Pre-nuptial and post-nuptial style agreements have, for many years been an alterative option for couples to settle their property settlement in Australia rather than resorting to litigation. In the current climate, financial agreements, as they are now called, are highly regulated and governed by stringent legislation set out in the Family Law Act of Australia 1975 (“the Act”). The Act provides for financial agreements to be drawn in relation to both married couples and de facto couples (including same sex couples), as well as for varying circumstances including as a pre-nuptial style and post-nuptial style agreements.
Financial agreements are a complex area of family law and are highly technical documents which require strict compliance with the provisions of the Act. With a high level of judicial scrutiny in recent years, their popularity has waxed and waned with solicitors and clients alike.
Adding a further layer of complexity to this vexed area within the family law sphere in Australia, are the questions of financial agreements drawn in other countries and how they are treated in Australia and financial agreements which attempt to cover multiple jurisdictions in answer to the demand of an ever expanding and transient global society.

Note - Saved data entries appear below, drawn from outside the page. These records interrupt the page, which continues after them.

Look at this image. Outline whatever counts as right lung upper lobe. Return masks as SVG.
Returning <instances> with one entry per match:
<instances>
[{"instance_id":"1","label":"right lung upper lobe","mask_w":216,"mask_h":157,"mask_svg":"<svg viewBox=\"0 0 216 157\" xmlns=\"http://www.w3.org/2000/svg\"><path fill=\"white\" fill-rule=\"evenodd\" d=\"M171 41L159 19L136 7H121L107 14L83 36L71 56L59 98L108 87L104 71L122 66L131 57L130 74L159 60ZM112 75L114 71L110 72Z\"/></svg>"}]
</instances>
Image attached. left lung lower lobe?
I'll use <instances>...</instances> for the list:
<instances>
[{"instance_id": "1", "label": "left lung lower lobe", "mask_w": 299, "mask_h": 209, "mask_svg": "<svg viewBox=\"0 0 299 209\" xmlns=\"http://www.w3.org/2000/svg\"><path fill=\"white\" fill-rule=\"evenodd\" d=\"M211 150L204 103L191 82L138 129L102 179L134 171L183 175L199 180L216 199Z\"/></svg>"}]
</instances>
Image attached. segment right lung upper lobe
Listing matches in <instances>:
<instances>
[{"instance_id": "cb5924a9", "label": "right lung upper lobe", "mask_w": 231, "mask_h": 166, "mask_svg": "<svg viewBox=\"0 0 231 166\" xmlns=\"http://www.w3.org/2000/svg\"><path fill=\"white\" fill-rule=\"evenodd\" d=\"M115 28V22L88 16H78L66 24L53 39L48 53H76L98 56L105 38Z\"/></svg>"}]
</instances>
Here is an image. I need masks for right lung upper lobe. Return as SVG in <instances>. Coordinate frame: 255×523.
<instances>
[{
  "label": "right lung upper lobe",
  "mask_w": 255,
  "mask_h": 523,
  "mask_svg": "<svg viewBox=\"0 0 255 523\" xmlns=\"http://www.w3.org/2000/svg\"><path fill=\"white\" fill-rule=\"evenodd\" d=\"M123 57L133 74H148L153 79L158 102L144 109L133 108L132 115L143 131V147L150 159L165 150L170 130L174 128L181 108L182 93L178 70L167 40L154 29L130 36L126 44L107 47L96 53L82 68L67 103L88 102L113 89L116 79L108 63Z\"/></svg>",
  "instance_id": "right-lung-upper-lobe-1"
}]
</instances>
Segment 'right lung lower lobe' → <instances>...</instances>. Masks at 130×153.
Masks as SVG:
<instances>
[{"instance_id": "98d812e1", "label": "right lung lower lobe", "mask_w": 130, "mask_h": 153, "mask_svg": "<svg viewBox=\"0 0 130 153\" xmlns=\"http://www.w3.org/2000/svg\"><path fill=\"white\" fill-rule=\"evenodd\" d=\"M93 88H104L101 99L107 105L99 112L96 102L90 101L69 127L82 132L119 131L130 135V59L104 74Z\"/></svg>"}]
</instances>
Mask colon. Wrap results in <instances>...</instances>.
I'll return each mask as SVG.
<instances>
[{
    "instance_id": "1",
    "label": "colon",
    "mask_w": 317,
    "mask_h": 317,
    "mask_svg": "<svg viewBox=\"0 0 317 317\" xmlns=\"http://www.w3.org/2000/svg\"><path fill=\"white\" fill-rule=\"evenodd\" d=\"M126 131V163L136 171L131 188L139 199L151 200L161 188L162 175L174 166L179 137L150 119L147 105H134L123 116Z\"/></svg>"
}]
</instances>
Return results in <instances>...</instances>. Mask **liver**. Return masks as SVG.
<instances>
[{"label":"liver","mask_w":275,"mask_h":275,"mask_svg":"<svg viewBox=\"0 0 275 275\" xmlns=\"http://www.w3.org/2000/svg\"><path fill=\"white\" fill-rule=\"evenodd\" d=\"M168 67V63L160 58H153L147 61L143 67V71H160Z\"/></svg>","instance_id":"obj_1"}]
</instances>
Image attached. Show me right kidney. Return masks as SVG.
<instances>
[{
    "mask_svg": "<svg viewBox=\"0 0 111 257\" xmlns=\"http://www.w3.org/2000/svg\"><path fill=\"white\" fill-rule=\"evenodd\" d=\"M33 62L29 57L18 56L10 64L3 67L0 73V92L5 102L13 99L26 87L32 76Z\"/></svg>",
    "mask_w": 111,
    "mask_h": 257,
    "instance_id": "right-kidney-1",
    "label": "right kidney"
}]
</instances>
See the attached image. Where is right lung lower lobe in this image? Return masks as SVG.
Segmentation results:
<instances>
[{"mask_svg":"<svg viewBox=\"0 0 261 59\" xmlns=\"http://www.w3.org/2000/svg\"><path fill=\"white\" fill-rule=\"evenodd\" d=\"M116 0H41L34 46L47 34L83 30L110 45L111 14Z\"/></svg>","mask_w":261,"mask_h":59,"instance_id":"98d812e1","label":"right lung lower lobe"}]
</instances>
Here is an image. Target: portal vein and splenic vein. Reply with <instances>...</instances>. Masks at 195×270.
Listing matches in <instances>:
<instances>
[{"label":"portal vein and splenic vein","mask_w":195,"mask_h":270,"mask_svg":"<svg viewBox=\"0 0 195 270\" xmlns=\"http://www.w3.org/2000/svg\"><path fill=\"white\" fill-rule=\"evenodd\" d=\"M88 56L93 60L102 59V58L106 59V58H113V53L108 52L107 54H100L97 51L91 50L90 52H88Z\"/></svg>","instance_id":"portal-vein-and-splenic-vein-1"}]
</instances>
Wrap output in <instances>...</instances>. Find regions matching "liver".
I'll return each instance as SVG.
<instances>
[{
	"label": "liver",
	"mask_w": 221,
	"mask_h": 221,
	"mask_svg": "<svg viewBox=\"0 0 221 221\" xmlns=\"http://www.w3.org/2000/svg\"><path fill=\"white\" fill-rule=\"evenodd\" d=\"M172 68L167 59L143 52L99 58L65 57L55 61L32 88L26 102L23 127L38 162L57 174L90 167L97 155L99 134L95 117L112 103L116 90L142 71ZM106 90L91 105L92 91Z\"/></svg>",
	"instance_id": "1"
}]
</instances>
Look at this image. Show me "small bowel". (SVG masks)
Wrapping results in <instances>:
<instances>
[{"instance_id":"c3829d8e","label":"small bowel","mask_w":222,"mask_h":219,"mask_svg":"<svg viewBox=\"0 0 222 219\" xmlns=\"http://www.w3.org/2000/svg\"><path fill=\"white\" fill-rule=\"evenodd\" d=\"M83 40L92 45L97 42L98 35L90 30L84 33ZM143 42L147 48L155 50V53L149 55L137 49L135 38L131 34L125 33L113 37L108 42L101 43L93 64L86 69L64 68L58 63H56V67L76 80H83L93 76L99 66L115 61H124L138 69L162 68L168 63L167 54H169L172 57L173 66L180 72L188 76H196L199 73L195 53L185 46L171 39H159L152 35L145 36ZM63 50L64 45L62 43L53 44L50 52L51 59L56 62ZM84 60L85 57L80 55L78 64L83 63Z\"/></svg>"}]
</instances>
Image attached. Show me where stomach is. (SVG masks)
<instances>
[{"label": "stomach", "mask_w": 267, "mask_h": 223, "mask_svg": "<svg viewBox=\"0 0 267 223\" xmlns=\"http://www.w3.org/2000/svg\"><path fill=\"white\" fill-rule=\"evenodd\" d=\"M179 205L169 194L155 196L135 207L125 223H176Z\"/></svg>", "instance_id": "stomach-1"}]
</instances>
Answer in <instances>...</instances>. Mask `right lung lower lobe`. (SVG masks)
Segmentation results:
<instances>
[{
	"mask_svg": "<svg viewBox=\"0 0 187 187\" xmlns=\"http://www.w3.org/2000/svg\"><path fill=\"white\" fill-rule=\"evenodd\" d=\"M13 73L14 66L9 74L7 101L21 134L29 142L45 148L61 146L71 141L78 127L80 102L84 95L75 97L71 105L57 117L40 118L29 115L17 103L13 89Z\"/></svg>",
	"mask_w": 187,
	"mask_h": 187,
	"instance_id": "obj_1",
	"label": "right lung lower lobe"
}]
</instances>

Many foreign countries allow, within their regulatory framework, for couples to enter into financial agreements as an alternative to judicial determination of dividing matrimonial or relationship property. In circumstances where parties enter into such an agreement and then for myriad reasons find themselves living in Australia at the time of separation, it is natural for all parties to look to the foreign agreement in relation to the division of their property. The difficulty arises where an Australian Court is asked to enforce a foreign agreement. Irrespective of whether the Court is dealing with an agreement drawn in a foreign jurisdiction or a poorly drawn agreement in Australia, where such document falls short of the requirements set out in the Act, that agreement is not going to be considered binding upon the parties in this country and is unlikely to act as a bar to a property settlement being judicially determined in the Family Court of Australia.
While agreements which fall short of the Australian legislation do not prohibit the Court from determining the matter, such agreements are certainly admissible as evidence in relation to the parties’ intensions with regard to the division of their property at the time they entered into the agreement. Such evidence can be very persuasive in certain circumstances, although as the legislation with respect to property settlements arising out of a matrimonial and/or de facto relationship in Australia discretionary, the weight placed by the court on such foreign agreements can vary significantly in the circumstances of each matter.

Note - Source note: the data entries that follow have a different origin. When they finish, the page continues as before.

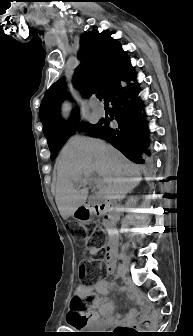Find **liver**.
<instances>
[{"label": "liver", "mask_w": 193, "mask_h": 336, "mask_svg": "<svg viewBox=\"0 0 193 336\" xmlns=\"http://www.w3.org/2000/svg\"><path fill=\"white\" fill-rule=\"evenodd\" d=\"M56 170L55 201L65 220L86 203L89 190L83 180L94 172L102 177L96 187L99 197L106 200L124 198L142 181L141 167L113 146L88 137H75L64 146Z\"/></svg>", "instance_id": "obj_1"}]
</instances>
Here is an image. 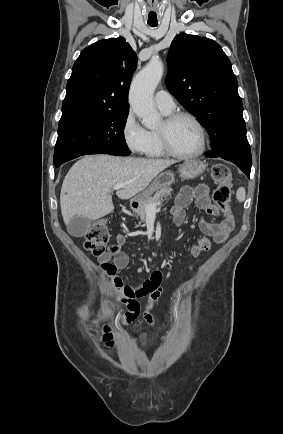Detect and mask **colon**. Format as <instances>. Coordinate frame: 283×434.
Segmentation results:
<instances>
[{
  "label": "colon",
  "mask_w": 283,
  "mask_h": 434,
  "mask_svg": "<svg viewBox=\"0 0 283 434\" xmlns=\"http://www.w3.org/2000/svg\"><path fill=\"white\" fill-rule=\"evenodd\" d=\"M211 175L213 181L217 184L213 193V201L216 206L226 215V218H232L230 209L231 202V171L224 164H216L212 167ZM110 238L109 230L105 220H99L95 223L85 235V247L95 256H101L106 253L107 244Z\"/></svg>",
  "instance_id": "1"
}]
</instances>
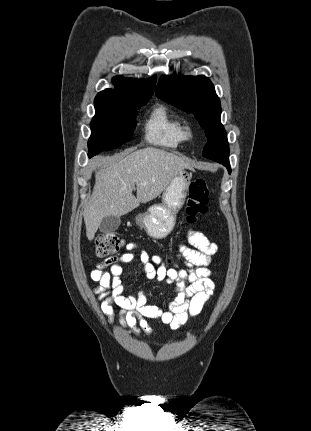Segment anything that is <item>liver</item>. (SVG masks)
<instances>
[{
    "mask_svg": "<svg viewBox=\"0 0 311 431\" xmlns=\"http://www.w3.org/2000/svg\"><path fill=\"white\" fill-rule=\"evenodd\" d=\"M134 150H125V156L119 154L106 170L95 174L94 190L83 214L90 241L103 217L129 214L140 204L158 198L178 172L192 170L185 160L164 150Z\"/></svg>",
    "mask_w": 311,
    "mask_h": 431,
    "instance_id": "liver-1",
    "label": "liver"
}]
</instances>
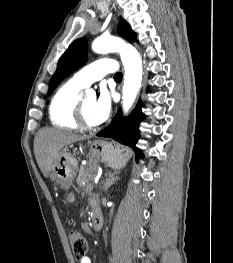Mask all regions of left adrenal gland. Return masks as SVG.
Returning a JSON list of instances; mask_svg holds the SVG:
<instances>
[{
  "label": "left adrenal gland",
  "mask_w": 233,
  "mask_h": 263,
  "mask_svg": "<svg viewBox=\"0 0 233 263\" xmlns=\"http://www.w3.org/2000/svg\"><path fill=\"white\" fill-rule=\"evenodd\" d=\"M119 173L120 171H115L110 175L109 179L105 184V191H107L110 188V186L119 179V177L117 176Z\"/></svg>",
  "instance_id": "a2214340"
}]
</instances>
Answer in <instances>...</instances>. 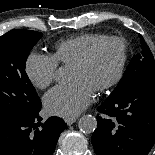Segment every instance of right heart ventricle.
Masks as SVG:
<instances>
[{
    "mask_svg": "<svg viewBox=\"0 0 155 155\" xmlns=\"http://www.w3.org/2000/svg\"><path fill=\"white\" fill-rule=\"evenodd\" d=\"M104 37L103 34L87 32L61 40L55 44L52 56L58 63L72 66L92 44Z\"/></svg>",
    "mask_w": 155,
    "mask_h": 155,
    "instance_id": "obj_1",
    "label": "right heart ventricle"
}]
</instances>
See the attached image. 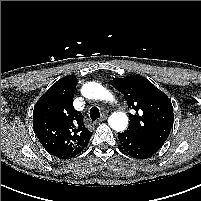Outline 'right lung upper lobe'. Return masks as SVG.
<instances>
[{
  "instance_id": "right-lung-upper-lobe-1",
  "label": "right lung upper lobe",
  "mask_w": 201,
  "mask_h": 201,
  "mask_svg": "<svg viewBox=\"0 0 201 201\" xmlns=\"http://www.w3.org/2000/svg\"><path fill=\"white\" fill-rule=\"evenodd\" d=\"M75 75H67L53 84L37 101L33 110V129L43 147L52 155L73 157L92 135L82 114L73 107Z\"/></svg>"
}]
</instances>
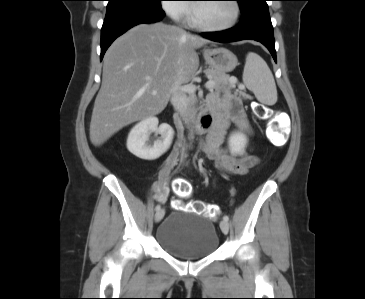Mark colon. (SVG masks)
<instances>
[{
    "instance_id": "obj_1",
    "label": "colon",
    "mask_w": 365,
    "mask_h": 299,
    "mask_svg": "<svg viewBox=\"0 0 365 299\" xmlns=\"http://www.w3.org/2000/svg\"><path fill=\"white\" fill-rule=\"evenodd\" d=\"M256 114L262 119L269 120L266 131L268 139L272 143L277 145L284 144L287 138V133L285 131V126L282 124L279 116L273 115L271 110L264 105L257 106ZM174 190L179 196V200H177L174 204L176 208L189 212L203 214L210 218L218 217L219 207L215 204H207L201 201L185 203L183 201V199L189 197L192 193V187L187 181L180 179L175 180Z\"/></svg>"
}]
</instances>
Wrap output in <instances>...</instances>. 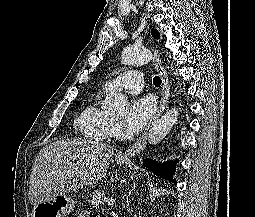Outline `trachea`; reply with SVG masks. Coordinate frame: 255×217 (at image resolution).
<instances>
[{"label": "trachea", "mask_w": 255, "mask_h": 217, "mask_svg": "<svg viewBox=\"0 0 255 217\" xmlns=\"http://www.w3.org/2000/svg\"><path fill=\"white\" fill-rule=\"evenodd\" d=\"M153 83L156 87H159L161 85V78L159 76H155L153 78Z\"/></svg>", "instance_id": "obj_1"}]
</instances>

So what happens when we try and draft an agreement, which binds parties in relation to their property settlement in multiple jurisdictions? Obviously, this scenario for solicitors and clients alike is going to make the task more complicated in terms of ensuring compliance with the regulations in this country but also in potentially more than one other jurisdiction.

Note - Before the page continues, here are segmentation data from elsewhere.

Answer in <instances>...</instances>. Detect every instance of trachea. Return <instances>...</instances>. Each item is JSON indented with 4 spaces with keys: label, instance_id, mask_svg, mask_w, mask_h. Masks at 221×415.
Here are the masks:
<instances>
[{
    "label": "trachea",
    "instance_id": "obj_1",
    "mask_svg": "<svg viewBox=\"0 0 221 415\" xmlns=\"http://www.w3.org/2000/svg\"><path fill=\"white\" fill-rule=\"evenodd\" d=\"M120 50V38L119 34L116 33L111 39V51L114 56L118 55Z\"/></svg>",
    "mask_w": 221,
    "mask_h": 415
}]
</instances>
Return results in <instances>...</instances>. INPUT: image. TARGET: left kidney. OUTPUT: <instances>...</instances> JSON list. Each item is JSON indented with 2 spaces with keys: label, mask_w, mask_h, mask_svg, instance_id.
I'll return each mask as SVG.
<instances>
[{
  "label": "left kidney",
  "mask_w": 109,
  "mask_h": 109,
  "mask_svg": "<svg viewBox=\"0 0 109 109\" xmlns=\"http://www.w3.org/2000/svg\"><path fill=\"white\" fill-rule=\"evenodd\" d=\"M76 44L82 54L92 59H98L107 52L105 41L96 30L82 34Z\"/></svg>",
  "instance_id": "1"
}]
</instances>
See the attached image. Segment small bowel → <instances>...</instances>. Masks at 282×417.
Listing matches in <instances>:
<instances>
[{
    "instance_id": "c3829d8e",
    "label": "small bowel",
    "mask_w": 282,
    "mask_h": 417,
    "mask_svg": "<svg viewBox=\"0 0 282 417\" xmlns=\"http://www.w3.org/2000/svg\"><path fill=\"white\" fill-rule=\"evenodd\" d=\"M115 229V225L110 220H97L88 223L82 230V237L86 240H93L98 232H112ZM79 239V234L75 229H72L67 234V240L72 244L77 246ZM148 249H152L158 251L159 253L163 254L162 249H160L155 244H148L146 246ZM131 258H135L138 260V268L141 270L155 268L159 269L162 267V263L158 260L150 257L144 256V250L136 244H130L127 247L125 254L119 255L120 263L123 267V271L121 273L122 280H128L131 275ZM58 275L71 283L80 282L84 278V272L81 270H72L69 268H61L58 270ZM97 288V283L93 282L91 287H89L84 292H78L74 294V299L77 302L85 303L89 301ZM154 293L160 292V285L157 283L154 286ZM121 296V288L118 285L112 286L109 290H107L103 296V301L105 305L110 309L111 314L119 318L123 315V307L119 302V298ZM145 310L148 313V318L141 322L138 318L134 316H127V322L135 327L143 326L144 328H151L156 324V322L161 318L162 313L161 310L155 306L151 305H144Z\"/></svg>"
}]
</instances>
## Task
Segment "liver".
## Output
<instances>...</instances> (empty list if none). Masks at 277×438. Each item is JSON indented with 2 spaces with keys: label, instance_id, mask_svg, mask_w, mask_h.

Imagine, for example, a couple where each party was born in a different country and may in fact hold assets in their country of birth. Subsequently they meet and form a relationship in a third country and ultimately emigrate together to Australia where they plan to marry and settle. This couple may plausibly hold interests in property in four different countries. A prenuptial style financial agreement contemplated at the time they marry in Australia will not only have to comply with the strict regulations set out in the Act, but will also need to be drafted in conjunction with legal advice obtained in all of the other jurisdictions in which the parties wish to be bound. This obviously necessitates a high level of collaboration with multiple specialist family law practitioners in the various jurisdictions ensuring that the proposed agreement meets the requirements for each jurisdiction. In such circumstances the parties might consider a one agreement, which attempts to comply with the regulations of each jurisdiction or they might consider mirror style agreements in each jurisdiction. As a third alternative, they may consider a master agreement setting out the substantive agreement with respect to the division of property formalised by way of sub-agreements in each jurisdiction.
Australian financial agreements may also be considered by foreign jurisdictions where parties who entered into an agreement in this country have since moved to another country. While the provisions set out in the Act are exacting and the Family Court of Australia requires strict compliance for financial agreements to be enforceable in this country, there is no guarantee that such agreements will be upheld by a court of a foreign jurisdiction. It will depend entirely on the domestic law of the foreign country in relation to family law as to whether an agreement drawn in Australia will be upheld.
The take home point in relation to this issue is that a financial agreement which attempts to bind parties in multiple countries is going to be a challenging document to draw and will require carefully consider legal advice in all of the relevant jurisdictions.